3種の無脊椎動物のカロチノイド-蛋白質複合体を抽出し,吸収スペクトル,セルロースアセテート電気泳動,補欠分子族カロチノイドの分析を行った。又,加熱前後の物理化学的性状の変化を調べた。
1) アカテガニ甲殻から得た赤い色素は455nmに吸収をもち,アスタキサンチン他を補欠分子族とするカロチノプロテインである。加熱すると吸収極大は475nmに移り,電気泳動易動度も減少した。

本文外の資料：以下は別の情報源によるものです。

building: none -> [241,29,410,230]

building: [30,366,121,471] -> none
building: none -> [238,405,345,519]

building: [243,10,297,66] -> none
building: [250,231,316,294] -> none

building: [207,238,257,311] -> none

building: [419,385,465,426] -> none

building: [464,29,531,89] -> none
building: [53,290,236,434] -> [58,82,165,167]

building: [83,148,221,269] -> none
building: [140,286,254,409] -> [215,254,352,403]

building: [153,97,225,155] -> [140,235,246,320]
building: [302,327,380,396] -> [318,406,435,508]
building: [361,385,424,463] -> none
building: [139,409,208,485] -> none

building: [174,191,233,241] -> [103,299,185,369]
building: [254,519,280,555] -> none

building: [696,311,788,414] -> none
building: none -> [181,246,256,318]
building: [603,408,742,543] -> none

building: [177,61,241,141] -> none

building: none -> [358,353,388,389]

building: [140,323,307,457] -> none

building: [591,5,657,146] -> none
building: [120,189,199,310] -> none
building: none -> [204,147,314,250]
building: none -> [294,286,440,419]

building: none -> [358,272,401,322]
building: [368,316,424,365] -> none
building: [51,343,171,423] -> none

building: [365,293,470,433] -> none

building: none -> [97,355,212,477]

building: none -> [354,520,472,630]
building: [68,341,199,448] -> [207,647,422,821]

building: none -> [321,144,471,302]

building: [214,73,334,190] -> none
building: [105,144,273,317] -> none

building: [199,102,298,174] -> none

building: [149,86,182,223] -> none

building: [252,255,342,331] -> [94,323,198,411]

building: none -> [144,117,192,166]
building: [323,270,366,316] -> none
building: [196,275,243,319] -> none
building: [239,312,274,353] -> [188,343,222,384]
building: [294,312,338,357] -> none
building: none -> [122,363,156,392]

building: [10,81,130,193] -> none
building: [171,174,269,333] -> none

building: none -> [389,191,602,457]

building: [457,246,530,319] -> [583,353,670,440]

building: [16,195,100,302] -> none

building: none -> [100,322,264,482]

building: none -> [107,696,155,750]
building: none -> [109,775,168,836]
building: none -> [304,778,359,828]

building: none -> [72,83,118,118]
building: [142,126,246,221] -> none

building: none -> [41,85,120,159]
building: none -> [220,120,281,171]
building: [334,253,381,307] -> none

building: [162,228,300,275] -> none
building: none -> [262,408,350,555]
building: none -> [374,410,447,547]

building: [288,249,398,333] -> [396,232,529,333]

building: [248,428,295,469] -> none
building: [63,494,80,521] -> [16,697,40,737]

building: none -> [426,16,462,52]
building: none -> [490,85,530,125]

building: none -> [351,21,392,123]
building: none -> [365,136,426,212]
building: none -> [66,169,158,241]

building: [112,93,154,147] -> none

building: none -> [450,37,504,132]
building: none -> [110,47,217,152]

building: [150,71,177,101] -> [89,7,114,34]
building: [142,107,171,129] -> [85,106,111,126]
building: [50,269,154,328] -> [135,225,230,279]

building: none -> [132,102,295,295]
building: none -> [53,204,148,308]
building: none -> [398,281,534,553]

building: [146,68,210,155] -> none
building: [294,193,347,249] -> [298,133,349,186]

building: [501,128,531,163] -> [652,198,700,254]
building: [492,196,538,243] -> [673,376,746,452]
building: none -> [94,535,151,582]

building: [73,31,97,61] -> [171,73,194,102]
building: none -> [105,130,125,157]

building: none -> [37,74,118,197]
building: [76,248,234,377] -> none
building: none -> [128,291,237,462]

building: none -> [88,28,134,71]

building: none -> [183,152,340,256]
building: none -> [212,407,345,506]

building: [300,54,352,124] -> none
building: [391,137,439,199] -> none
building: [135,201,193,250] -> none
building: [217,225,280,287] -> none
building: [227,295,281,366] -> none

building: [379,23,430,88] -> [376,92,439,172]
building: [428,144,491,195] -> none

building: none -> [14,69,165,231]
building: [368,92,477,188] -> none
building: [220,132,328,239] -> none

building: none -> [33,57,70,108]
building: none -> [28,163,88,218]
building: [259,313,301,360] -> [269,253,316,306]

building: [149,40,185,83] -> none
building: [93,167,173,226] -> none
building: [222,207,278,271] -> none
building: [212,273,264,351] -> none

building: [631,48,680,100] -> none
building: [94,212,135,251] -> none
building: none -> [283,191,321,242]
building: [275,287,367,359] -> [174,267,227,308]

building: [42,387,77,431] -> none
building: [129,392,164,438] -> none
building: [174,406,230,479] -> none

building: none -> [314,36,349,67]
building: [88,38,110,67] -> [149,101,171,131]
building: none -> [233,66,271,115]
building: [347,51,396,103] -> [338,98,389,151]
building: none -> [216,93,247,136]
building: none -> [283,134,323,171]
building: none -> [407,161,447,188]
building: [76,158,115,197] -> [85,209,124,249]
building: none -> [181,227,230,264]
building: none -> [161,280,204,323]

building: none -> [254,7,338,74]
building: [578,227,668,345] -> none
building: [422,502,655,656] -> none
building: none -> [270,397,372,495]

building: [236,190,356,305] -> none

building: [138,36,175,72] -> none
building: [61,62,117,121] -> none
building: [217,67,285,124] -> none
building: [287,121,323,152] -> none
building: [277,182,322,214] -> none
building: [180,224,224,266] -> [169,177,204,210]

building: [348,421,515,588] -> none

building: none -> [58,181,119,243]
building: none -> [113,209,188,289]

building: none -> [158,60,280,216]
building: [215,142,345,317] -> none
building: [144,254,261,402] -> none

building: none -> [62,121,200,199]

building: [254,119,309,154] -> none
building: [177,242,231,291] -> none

2) バフンウニ卵巣の色素は黄色のカロチノイド-リポ蛋白質複合体であって,加熱すると電気泳動易動度の減少がみられたが,最大吸収波長には大きな変化は認められなかった。カロチノイドの組成は,卵巣のカロチノイド組成にほぼ等しく,エキネノンの他に数成分のカロチノイドが認められた。
3) イトマキヒトデの表皮の赤い部分と青い部分から抽出した色素は数種のカロチノプロテインの混合物であって,赤い表皮から得たものは400と600nmに最大吸収を有し,青い表皮から得たものは400pnmに大きな吸収をもち,他に475,515,600,640nmにも小さな吸収が認められた。それぞれの色素を加熱すると,最大吸収は465nmに移り,電気泳動的にも単一の成分となった。補欠分子族カロチノイドとしてアスタキサンチンの他に未同定の2成分のキサントフィルを認めた。